1A new generation of Masai safari guides is growing up in Kenya, and their expertise can lead to memorable encounters with cheetah and other big game.
2At the airstrip, in the heart of the Masai Mara game reserve in Kenya, a fleet of safari vehicles is lined up, waiting to take incoming visitors to their camps and lodges. The driver-guides are dressed for the part in faded khaki—all except one, who sits at the wheel of his Toyota Land Cruiser wearing the blood-red robes of a Masai elder. Jackson ole Looseyia is an Il Dorobo Masai, a clan of hunter-gatherers who live in the hills just outside the reserve.

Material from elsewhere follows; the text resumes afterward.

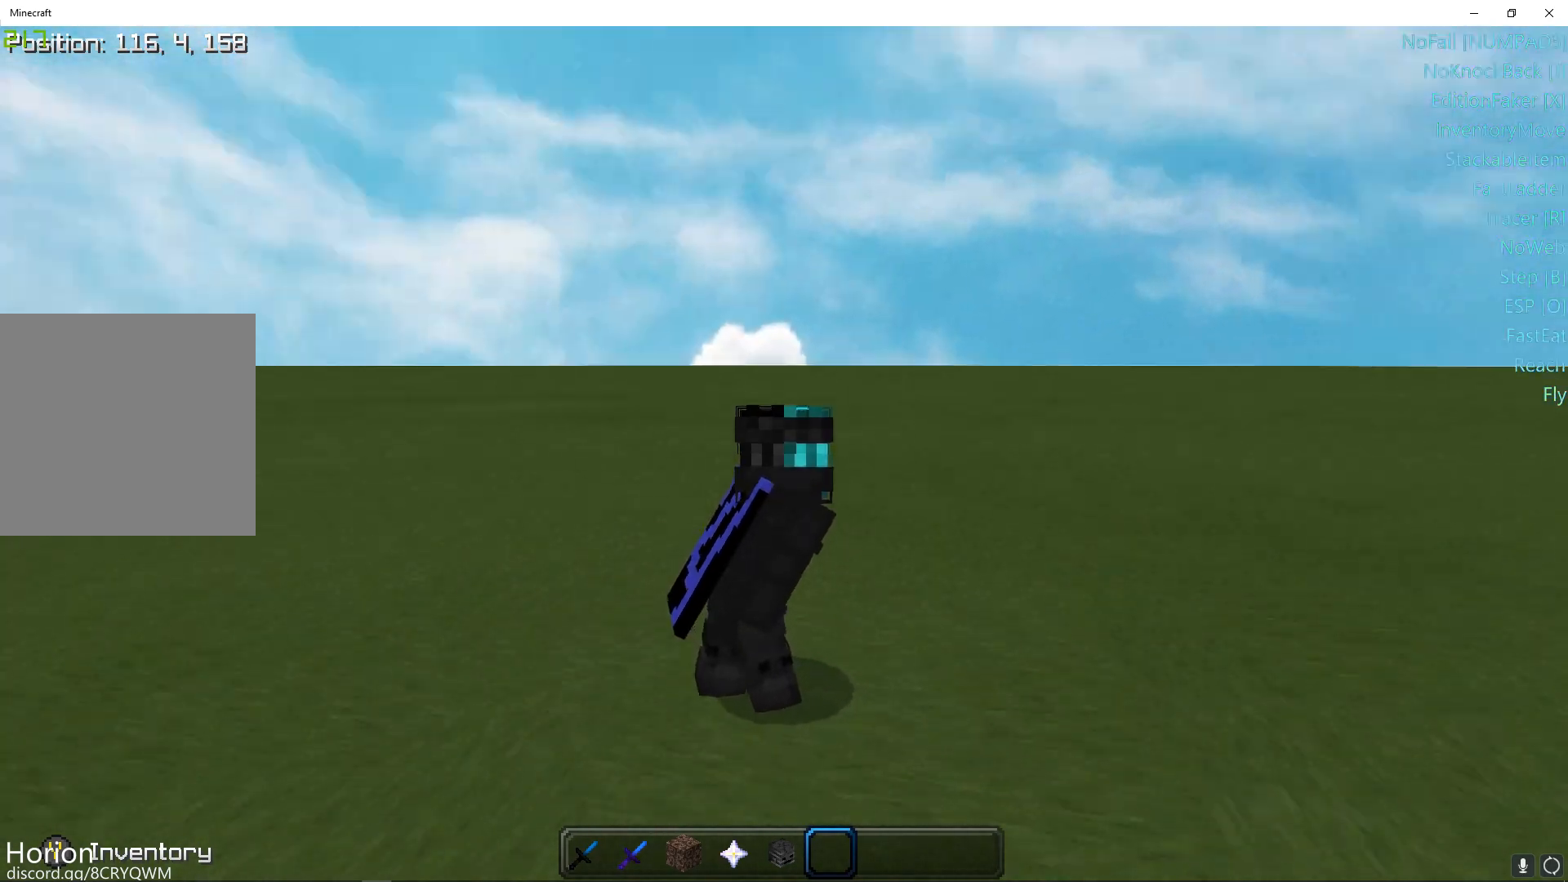
{"buttons": [], "left_stick": "up-left", "right_stick": "right", "events": [[50, "left_stick", "down-left"], [150, "left_stick", "left"], [283, "left_stick", "up-left"], [317, "right_stick", "right"]]}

3On the way to Rekero, the tented camp where Jackson is both a guide and a shareholder, we pause to watch a herd of buffalo. “Did you know a buffalo can produce 20 litres of saliva a day?” he says. This, I discover, is Jackson‘s style. He dispenses his knowledge in handy sound-bytes.
4Rekero is owned by Ron Beaton, a third-generation Kenyan who also runs a lodge on the reserve‘s northern fringes. It is an idyllic campsite—the loveliest I have ever seen—in a secluded part of the reserve where other vehicles seldom venture. Blue flycatchers and golden orioles flit among the leaves. By day, herds of zebra come down to drink at the Talek River. There are no fences; and at night, elephant, buffalo, hippo, and lion regularly wander between the tents.
5Next morning Jackson has planned a full-day game drive to the Mara Triangle, a remote and beautiful area bordering the Serengeti National Park.